An approach to empirically observe online signed networks, using Mastodon instance log data.
Our previous post (Gertzel, 2023) introduced Mastodon – a decentralised microblogging platform – as well as code and methodological steps to collect Mastodon data using the rtoot
R package (Schoch & Chan, 2023) and construct networks for analysis.
The present blog post uses rtoot
to construct a signed network between Mastodon instances where a ‘friend’ tie indicates that an instance has nominated another instance as a peer while a ‘foe’ tie is where an instance blocks another instance. When an instance \(i\) blocks another instance \(j\) it means that content and users on instance \(j\) are not visible to users on instance \(i\).

Exercise a: Lay out the entries from the line containing "Answer as compact" up to and including the line containing "4) dish drying rack" as a Markdown table with columns Row and Line, skipping blank lines.

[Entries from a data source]
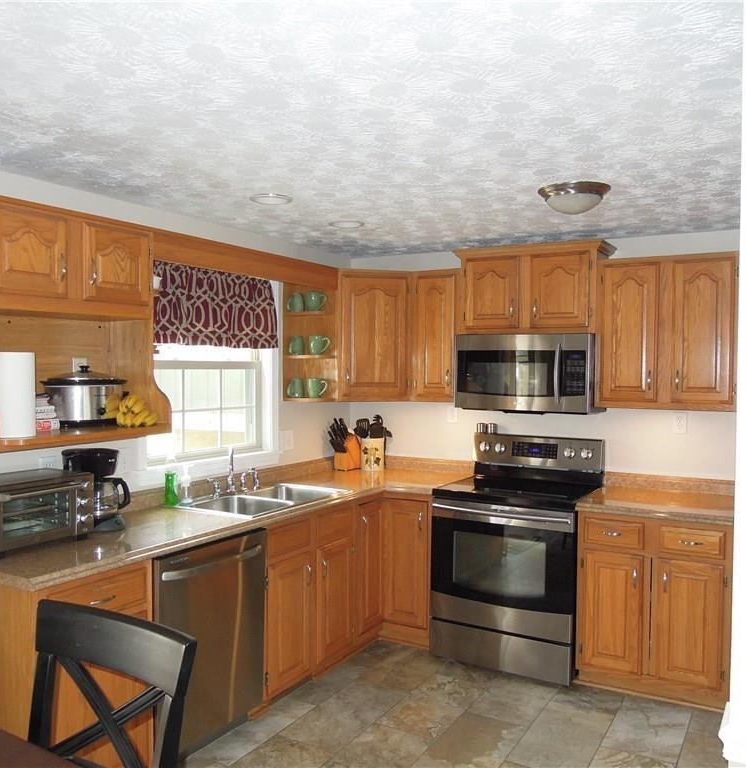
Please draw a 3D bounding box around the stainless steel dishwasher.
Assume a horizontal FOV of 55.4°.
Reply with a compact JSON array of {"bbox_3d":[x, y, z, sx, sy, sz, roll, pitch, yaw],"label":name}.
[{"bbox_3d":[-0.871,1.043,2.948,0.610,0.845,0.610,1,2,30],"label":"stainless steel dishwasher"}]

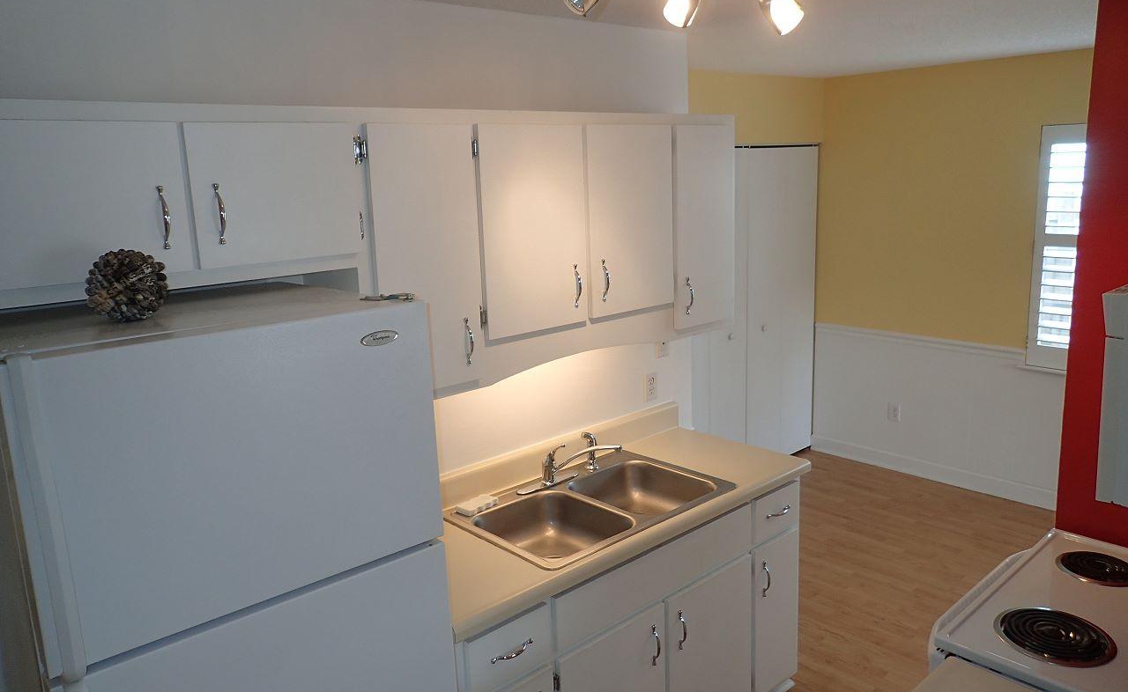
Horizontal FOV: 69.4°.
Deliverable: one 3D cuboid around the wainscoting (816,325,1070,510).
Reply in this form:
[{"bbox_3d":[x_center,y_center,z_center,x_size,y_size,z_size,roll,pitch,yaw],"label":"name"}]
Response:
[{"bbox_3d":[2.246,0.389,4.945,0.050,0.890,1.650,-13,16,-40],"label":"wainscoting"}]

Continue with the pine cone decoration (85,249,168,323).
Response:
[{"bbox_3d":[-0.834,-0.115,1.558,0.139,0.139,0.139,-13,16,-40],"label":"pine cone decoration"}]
==
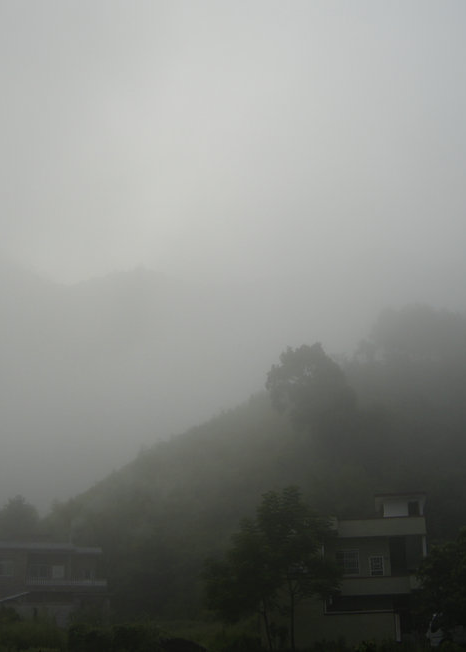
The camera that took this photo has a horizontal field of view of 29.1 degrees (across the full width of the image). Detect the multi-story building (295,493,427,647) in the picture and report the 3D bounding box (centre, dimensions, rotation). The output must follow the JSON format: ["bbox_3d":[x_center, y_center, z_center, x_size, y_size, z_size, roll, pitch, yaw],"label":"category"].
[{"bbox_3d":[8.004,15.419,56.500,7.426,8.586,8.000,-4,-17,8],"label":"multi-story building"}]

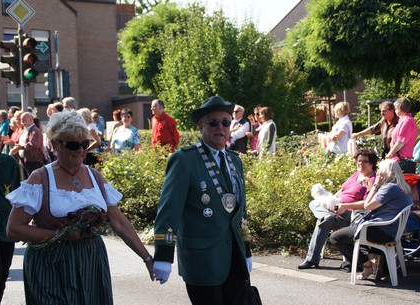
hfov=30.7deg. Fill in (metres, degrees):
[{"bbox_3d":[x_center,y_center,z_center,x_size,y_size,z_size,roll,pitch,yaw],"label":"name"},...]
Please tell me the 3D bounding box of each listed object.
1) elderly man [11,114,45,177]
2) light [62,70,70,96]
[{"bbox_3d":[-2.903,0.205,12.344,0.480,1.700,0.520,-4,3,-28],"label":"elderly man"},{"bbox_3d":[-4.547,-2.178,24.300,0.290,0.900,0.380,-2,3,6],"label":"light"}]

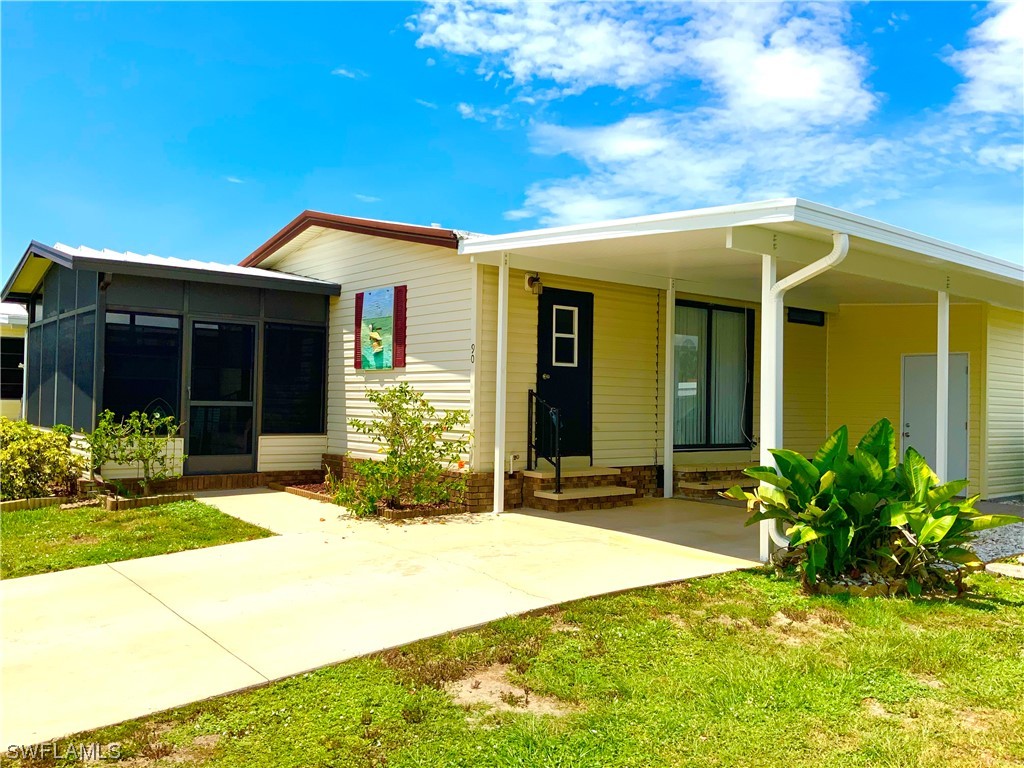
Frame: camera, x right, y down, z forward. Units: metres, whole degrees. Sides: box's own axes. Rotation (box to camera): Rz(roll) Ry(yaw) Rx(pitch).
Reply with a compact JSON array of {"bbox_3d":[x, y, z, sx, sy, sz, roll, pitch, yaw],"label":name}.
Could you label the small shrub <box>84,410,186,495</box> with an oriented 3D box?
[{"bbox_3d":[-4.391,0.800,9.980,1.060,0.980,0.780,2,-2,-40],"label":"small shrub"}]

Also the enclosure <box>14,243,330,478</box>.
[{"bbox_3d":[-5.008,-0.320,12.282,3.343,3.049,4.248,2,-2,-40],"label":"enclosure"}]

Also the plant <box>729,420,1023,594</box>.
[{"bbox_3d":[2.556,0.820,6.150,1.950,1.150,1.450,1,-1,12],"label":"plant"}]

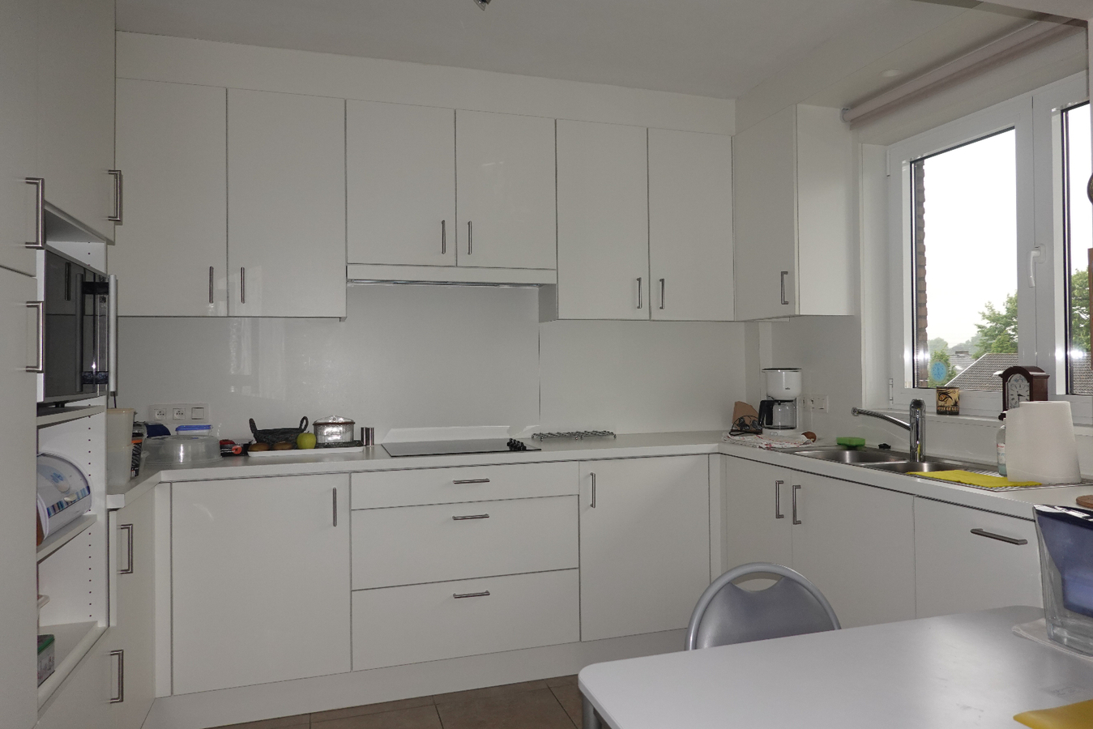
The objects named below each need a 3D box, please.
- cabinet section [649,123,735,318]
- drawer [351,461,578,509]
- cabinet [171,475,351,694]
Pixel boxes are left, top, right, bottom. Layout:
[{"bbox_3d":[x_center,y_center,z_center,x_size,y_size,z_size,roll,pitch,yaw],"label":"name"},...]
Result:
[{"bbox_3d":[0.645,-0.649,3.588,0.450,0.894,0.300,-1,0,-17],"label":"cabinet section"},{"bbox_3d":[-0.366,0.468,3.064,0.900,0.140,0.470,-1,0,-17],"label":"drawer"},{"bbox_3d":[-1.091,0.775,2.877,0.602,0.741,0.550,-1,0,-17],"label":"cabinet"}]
...
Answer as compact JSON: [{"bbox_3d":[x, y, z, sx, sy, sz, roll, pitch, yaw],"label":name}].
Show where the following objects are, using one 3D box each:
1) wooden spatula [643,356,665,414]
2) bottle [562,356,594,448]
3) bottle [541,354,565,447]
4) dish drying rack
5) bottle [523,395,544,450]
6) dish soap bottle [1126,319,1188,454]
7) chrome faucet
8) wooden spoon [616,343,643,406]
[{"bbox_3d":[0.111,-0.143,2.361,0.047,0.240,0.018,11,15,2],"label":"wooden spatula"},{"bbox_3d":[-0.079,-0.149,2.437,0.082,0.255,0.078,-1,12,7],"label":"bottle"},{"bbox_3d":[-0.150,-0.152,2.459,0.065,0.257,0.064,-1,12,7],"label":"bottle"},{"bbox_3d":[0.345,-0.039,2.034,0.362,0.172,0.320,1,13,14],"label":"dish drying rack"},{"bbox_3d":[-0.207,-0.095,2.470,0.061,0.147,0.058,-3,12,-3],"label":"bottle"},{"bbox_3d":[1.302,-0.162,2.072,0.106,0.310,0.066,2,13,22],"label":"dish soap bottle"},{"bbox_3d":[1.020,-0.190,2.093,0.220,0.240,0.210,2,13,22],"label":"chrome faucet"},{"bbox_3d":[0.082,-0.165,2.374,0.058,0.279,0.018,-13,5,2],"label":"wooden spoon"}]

Exercise b: Render this sentence from the text on Mastodon signed networks in Spanish: "Our previous post (Gertzel, 2023) introduced Mastodon – a decentralised microblogging platform – as well as code and methodological steps to collect Mastodon data using the rtoot R package (Schoch & Chan, 2023) and construct networks for analysis."

Answer section a:
| Row | Line |
|---|---|
| 1 | Answer as compact JSON: [{"bbox_3d":[x, y, z, sx, sy, sz, roll, pitch, yaw],"label":name}]. |
| 2 | Show where the following objects are, using one 3D box each: |
| 3 | 1) wooden spatula [643,356,665,414] |
| 4 | 2) bottle [562,356,594,448] |
| 5 | 3) bottle [541,354,565,447] |
| 6 | 4) dish drying rack |

Answer section b: Nuestra publicación anterior (Gertzel, 2023) presentó Mastodon —una plataforma de microblogging descentralizada—, así como código y pasos metodológicos para recopilar datos de Mastodon mediante el paquete de R rtoot (Schoch & Chan, 2023) y construir redes para su análisis.